According to AHA classification, Volume Rendering Image depicts the anatomy and the same classification of the right coronary artery (RCA) and of the left coronary artery. The RCA, which arises from the right coronary sinus (RCS), is conventionally divided into three segments: the proximal (segment 1), the mid (segment 2), and the distal (segment 3), which runs in the posterior right atrioventricular groove from the acute margin of the heart to the origin of the posterior descending branch (PD, segment 4). The posterolateral branch (PL, segment 15) usually arises from the RCA in the typically right-dominant circulation as a terminal branch along with the PD but can less commonly arise from the left circumflex (LCX) and rarely from the left anterior descending artery (LAD).
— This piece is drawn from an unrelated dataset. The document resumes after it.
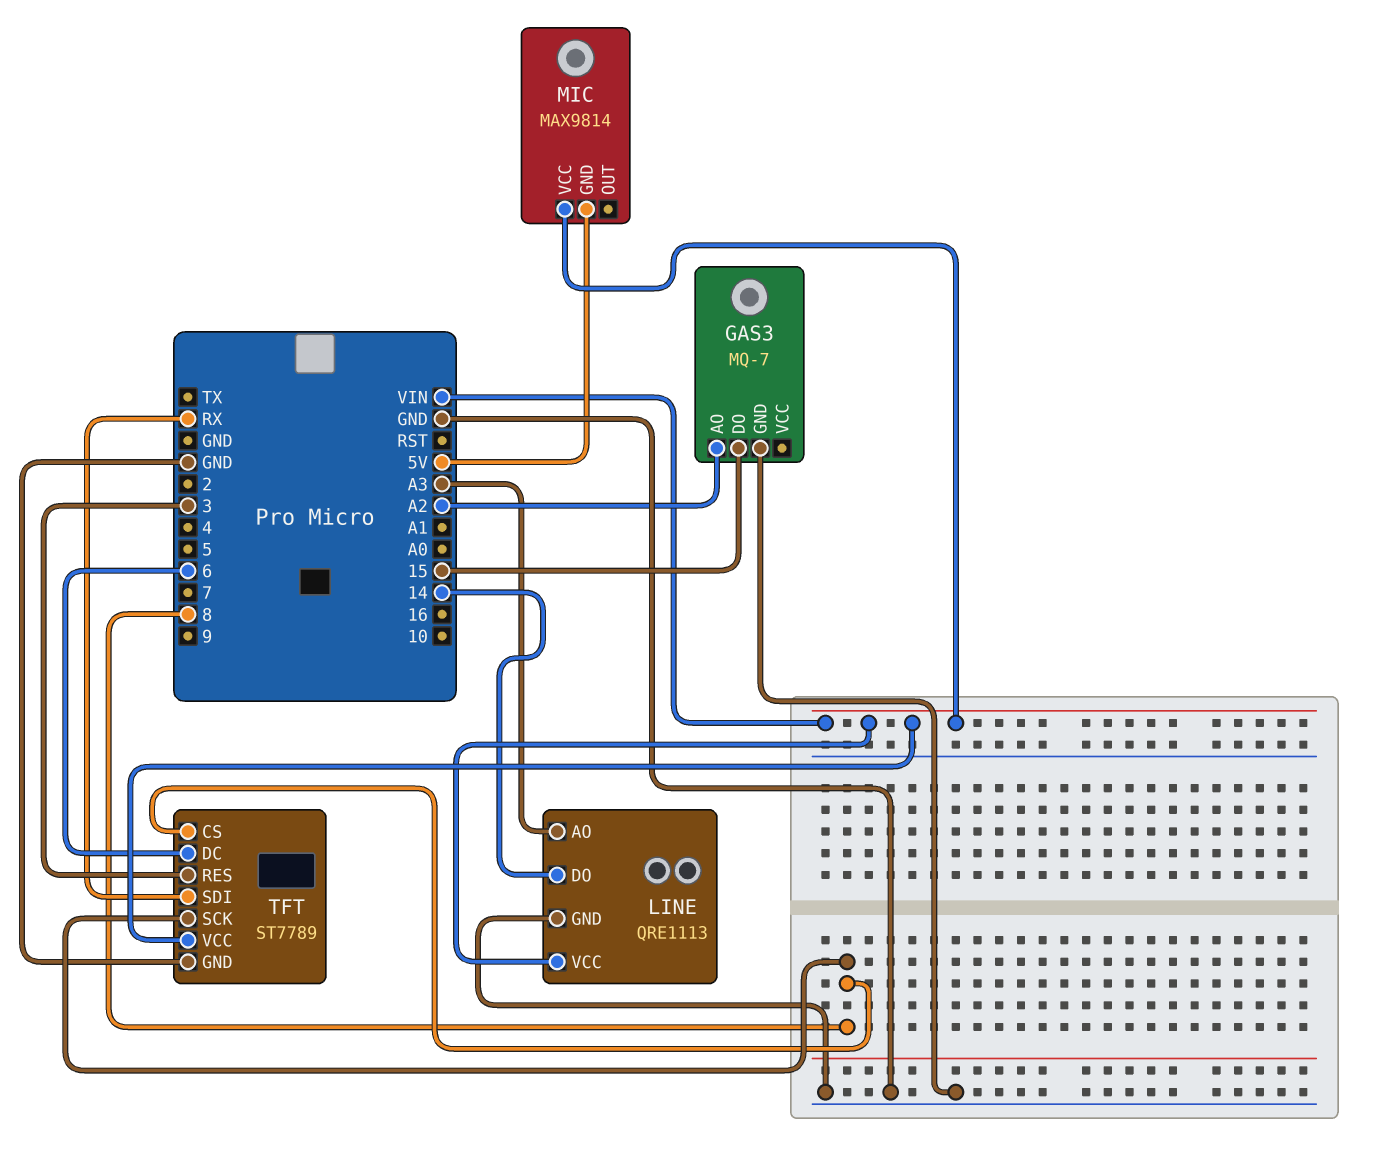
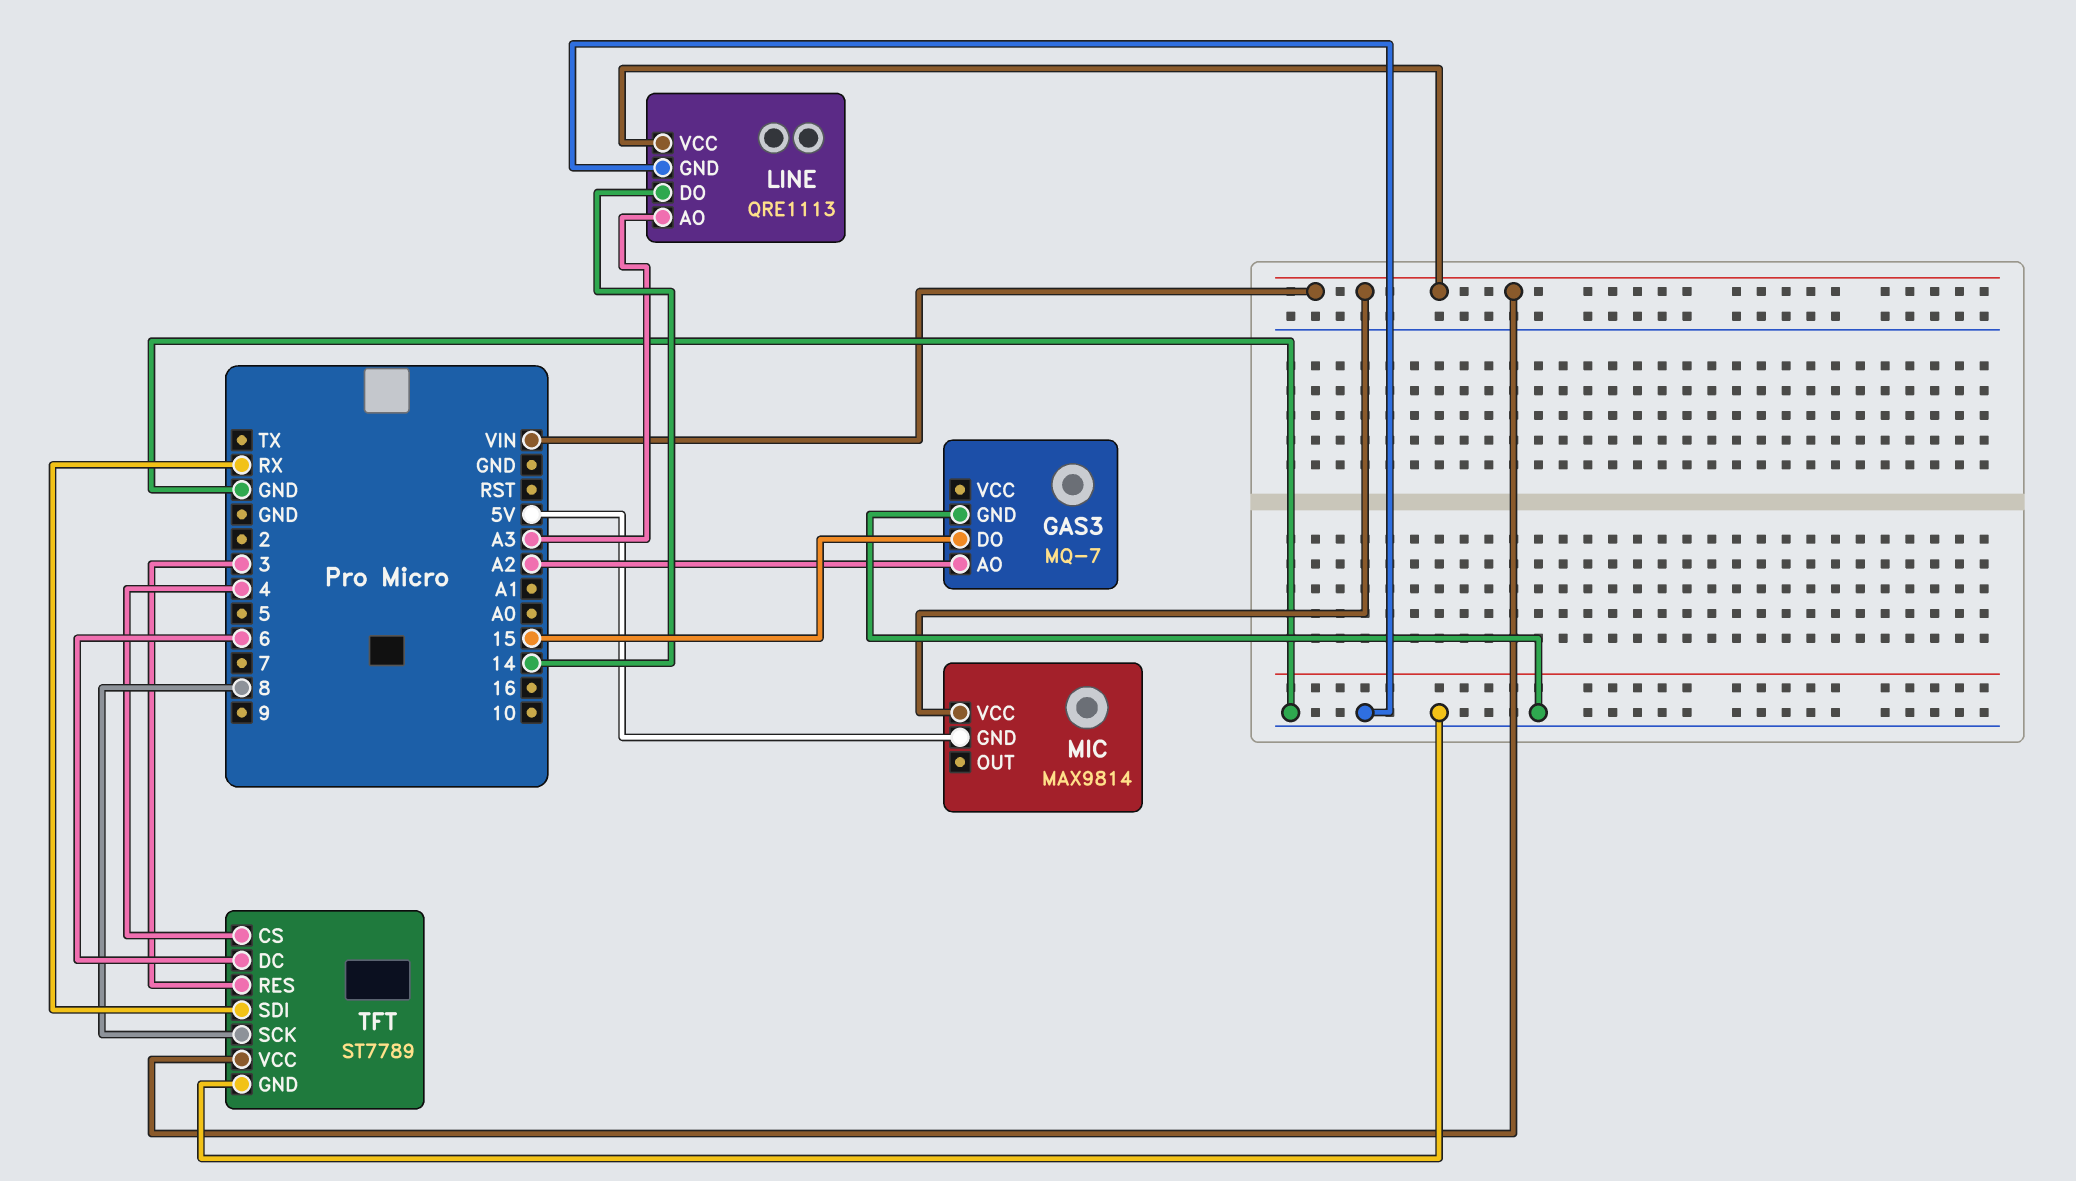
TFT pin CS: 8 -> 4

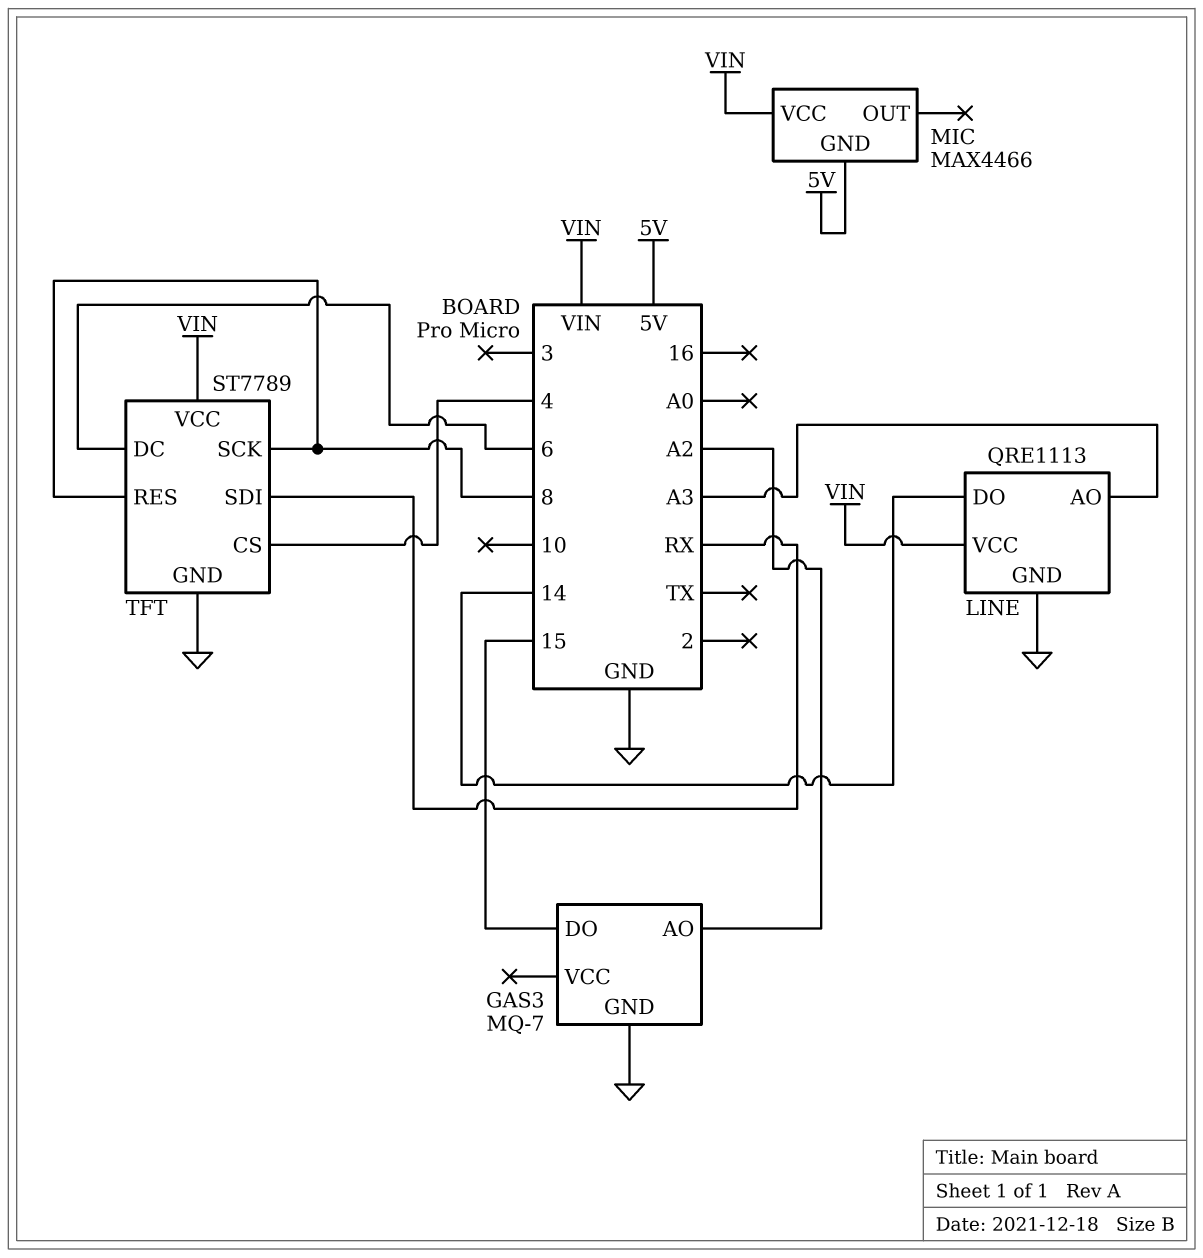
MIC: MAX9814 -> MAX4466
TFT pin RES: 3 -> 8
The left main coronary artery (LM, segment 5) extends from the ostium of the left coronary artery (LCA) to the bifurcation in LAD and LCX branches. The LAD, which runs in the anterior interventricular groove, is conventionally divided into: the proximal tract (segment 6), including the origin of the first diagonal branch (segment 9); the mid tract (segment 7), which extends to include the point where the LAD forms an angle and generally it coincides with the second diagonal branch (segment 10); the distal or apical tract (segment 8), which extends beyond the apex. The LCX is divided into proximal (segment 11, including the origin of the first obtuse marginal branch) and distal (segment 13, running in the left atrioventricular groove) segments. The branches for the obtuse margin of the heart which supply the lateral wall of the left ventricle are called segment 12 and segment 14. Segment 16 indicates a possible additional branch known as the “intermediate” (IM), which originates from the LM and runs along the anterolateral wall of the left ventricle. AHA, American Heart Association. Yellow line, coronary segment demarcation.

Figure 12

Anomalous origin of the RCA from the left sinus of Valsalva and interarterial course (A), causing ischemia during exercise and hypoperfusion of the inferior septal wall of the LV during rest angiographic CT acquisition (B), color-coded in blue-violet and “slit-like ostium” at CT and ICA (C,D). After surgical repair (E) no more chest pain and related ischemia were observed. RCA, right coronary artery; LV, left ventricle; ICA, invasive coronary angiography.

Figure 13

Normal anatomy and major congenital anomalies of CA-truncal connection. Anomalous CA connection to the aorta: RCA from the left coronary sinus (LCS) with interarterial course; LCA from the RCS with interarterial course; LAD from the RCS with prepulmonic course; LCA from the RCS and prepulmonic course; LAD from the RCS with prepulmonic course and LCX from the RCA and retroaortic course; LCA from the RCA with interseptal course; LCA from the RCS or single CA with LCA with retroaortic course; LCX from the RCS or RCA with retroaortic course; single CA from the LCS with retroaortic course of RCA; single CA connected to the RCS with retroaortic course; LCA from the pulmonary artery. RCA, right coronary artery; LCA, left coronary artery; LM, left main coronary artery; LAD, left anterior descending coronary artery; CA, coronary artery; LCx, left circumflex coronary artery; LM, left main coronary artery; RCS, right coronary sinus; LCS, left coronary sinus; NCS, non-coronary sinus; PA, pulmonary artery; PV, pulmonary valve; RC, right cusp; AC, anterior cusp; LC, left cusp.